Drop partition only drop segment on DataCoord, but DataNode still load this segment. Delete or insert may trigger this dropped segment flush, and then panic.

aoiasd avatar Apr 06 '23 09:04 aoiasd

/assign @aoiasd /unassign

yanliang567 avatar Apr 06 '23 09:04 yanliang567

Drop partition only drop segment on DataCoord, but DataNode still load this segment. Delete or insert may trigger this dropped segment flush, and then panic.

drop partition doesn't need to release a collection?

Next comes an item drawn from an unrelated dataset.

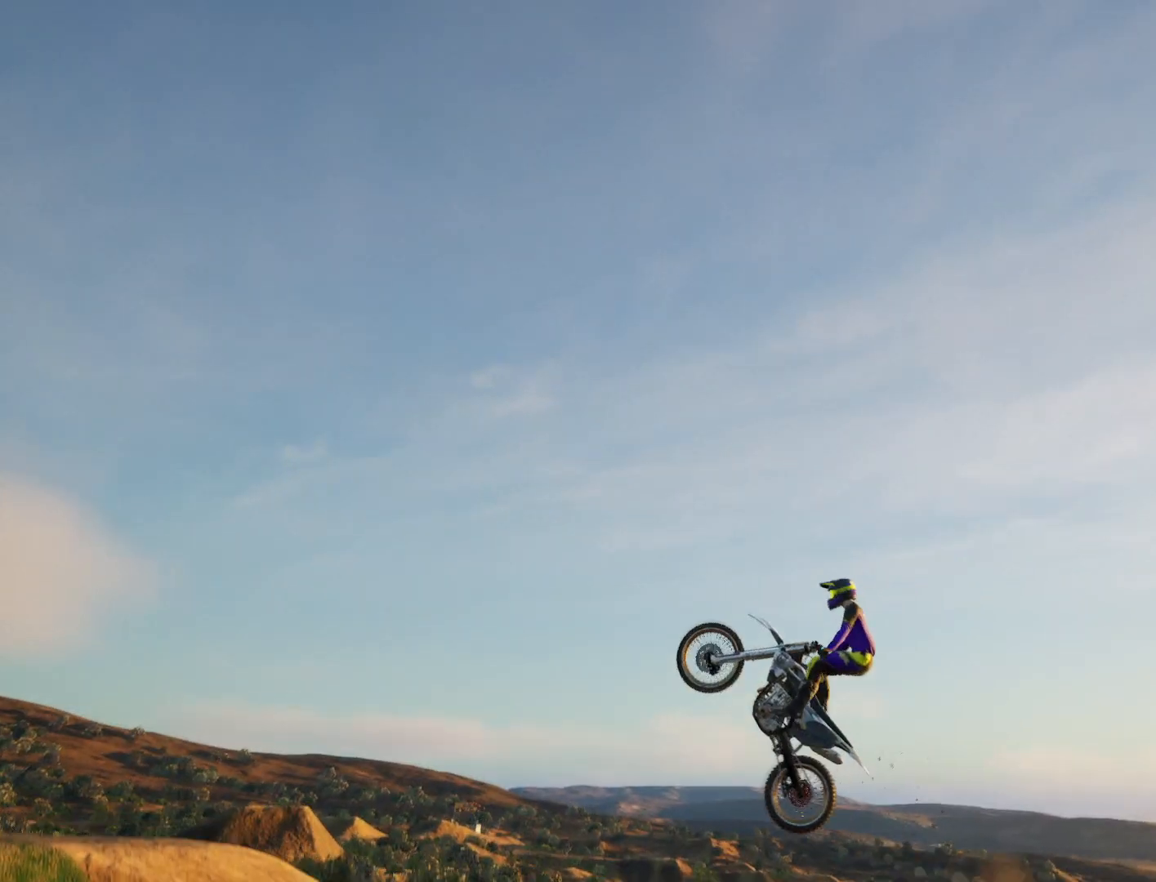
{"buttons": ["R2"], "left_stick": "down", "right_stick": "down", "events": []}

WTF

xiaofan-luan avatar Apr 10 '23 17:04 xiaofan-luan

@bigsheeper will this be solved in 2.3?

xiaofan-luan avatar Apr 10 '23 17:04 xiaofan-luan

@bigsheeper will this be solved in 2.3?

2.3 will not panic because SaveBinLog path will return as success if segment was dropped, but will still use more resources because DataNode still keep this dropped segments.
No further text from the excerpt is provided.